By dinner time I am so tired I can hardly think, much less in Spanish. But I usually manage to spit out a few sentences about how my day went and sometimes even a conversation on interesting facts about Guatemala, Hong Kong, Chinese culture, and life in general. As if I didn`t already have enough to do, I decided to work at a cafe a few nights a week, for no pay, just a free meal or a beer in exchange. Cafe Q is a really laid back hangout frequented by spanish students, musicians, and locals alike serving vegetarian food, beer, coffee, tea, etc. It is attached to my school, owned by the same woman, Marlo. Perhaps it will help my spanish and I might learn a few interesting recipes.

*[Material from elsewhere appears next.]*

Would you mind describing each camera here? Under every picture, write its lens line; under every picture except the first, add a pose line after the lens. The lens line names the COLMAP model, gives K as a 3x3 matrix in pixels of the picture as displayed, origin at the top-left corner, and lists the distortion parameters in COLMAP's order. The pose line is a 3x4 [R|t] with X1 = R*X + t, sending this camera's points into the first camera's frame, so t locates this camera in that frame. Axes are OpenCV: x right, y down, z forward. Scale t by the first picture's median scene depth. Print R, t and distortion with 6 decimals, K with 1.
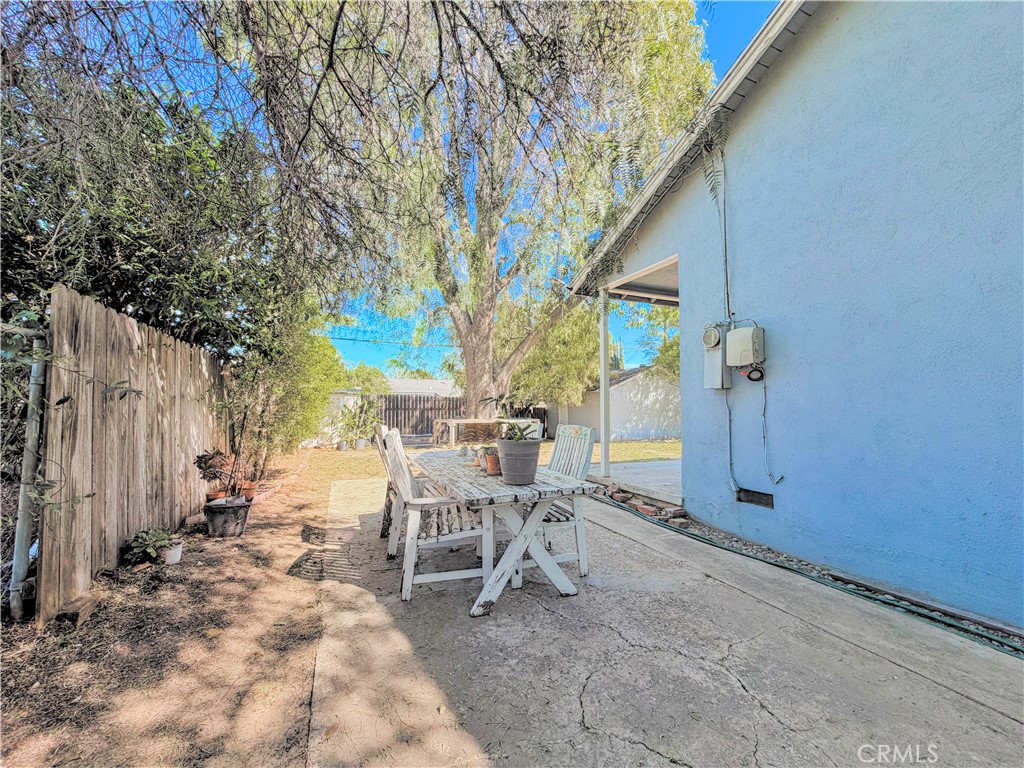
lens RADIAL K [[413.5, 0, 515.0], [0, 413.5, 391.4], [0, 0, 1]] dist [-0.001673, -0.000035]
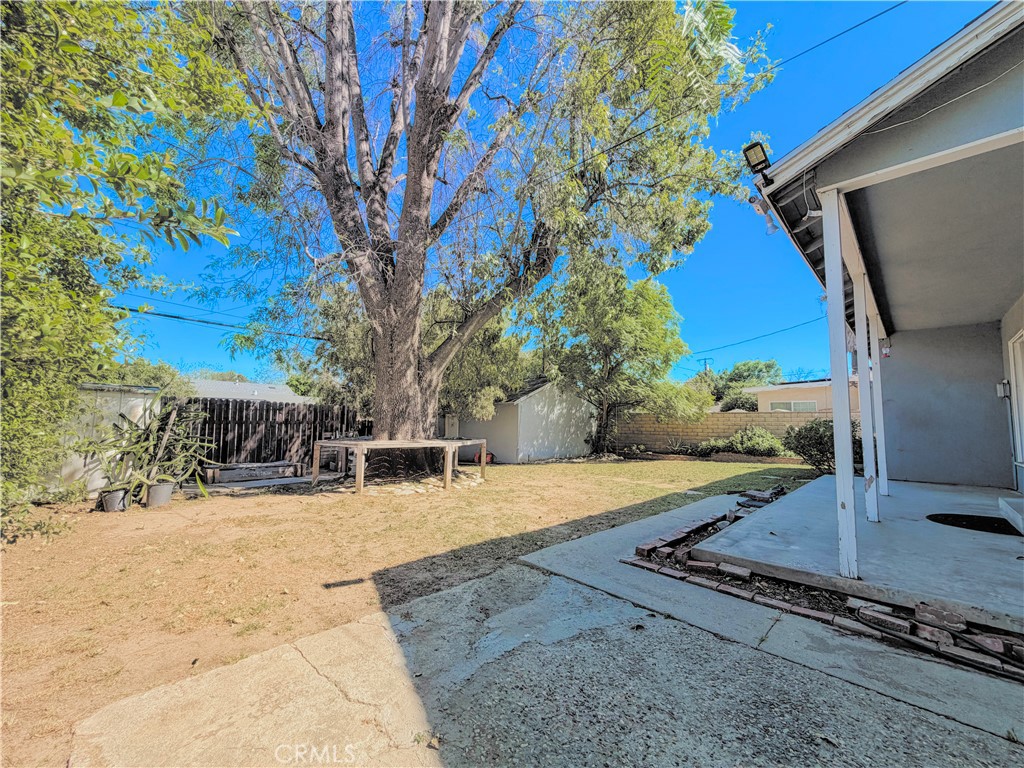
lens RADIAL K [[413.5, 0, 507.6], [0, 413.5, 383.0], [0, 0, 1]] dist [-0.001673, -0.000035]
pose [[0.930581, 0.042781, 0.363578, -0.155148], [-0.023660, 0.998100, -0.056885, 0.011873], [-0.365321, 0.044334, 0.929825, 0.345185]]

So yes, life in Xela is busy. I love it in a very different way that I love San Francisco and other places I have lived. Perhaps I like the fact that I am getting fully immersed in a culture not so easily understood by those who have never spent time in this part of the world. The hardships these Guatemalans, especially the indigenous people, have had, and are still going through are beyond imagination. Women can hardly survive on their own, much less feed their children. Lots of young kids shine shoes so that they could eat. Most of them don`t have homes to go back to. The only skill indigenous women have is weaving, basically lots of work for hardly any money. Drinking is a problem because that`s one way men cope with not having jobs and being poor. The young people living outside of the city don`t have schools to go to. That being said, many young people have the opportunity to go to University in the city, while working one or two jobs during the day. It is almost hard to imagine that the 30-year civil war had ended just 6 years ago because the people are so lovely and friendly here. Xela, as I have learned from the locals, was not as affected by the war as were other indigenous villages up in the highlands and the eastern part of the country. The presidential election is coming next year and there is a chance that the ex-dictator Rio-Montt, charged with Genocide, might get nominated. If that happens, it will be a even longer time for peace to become a reality.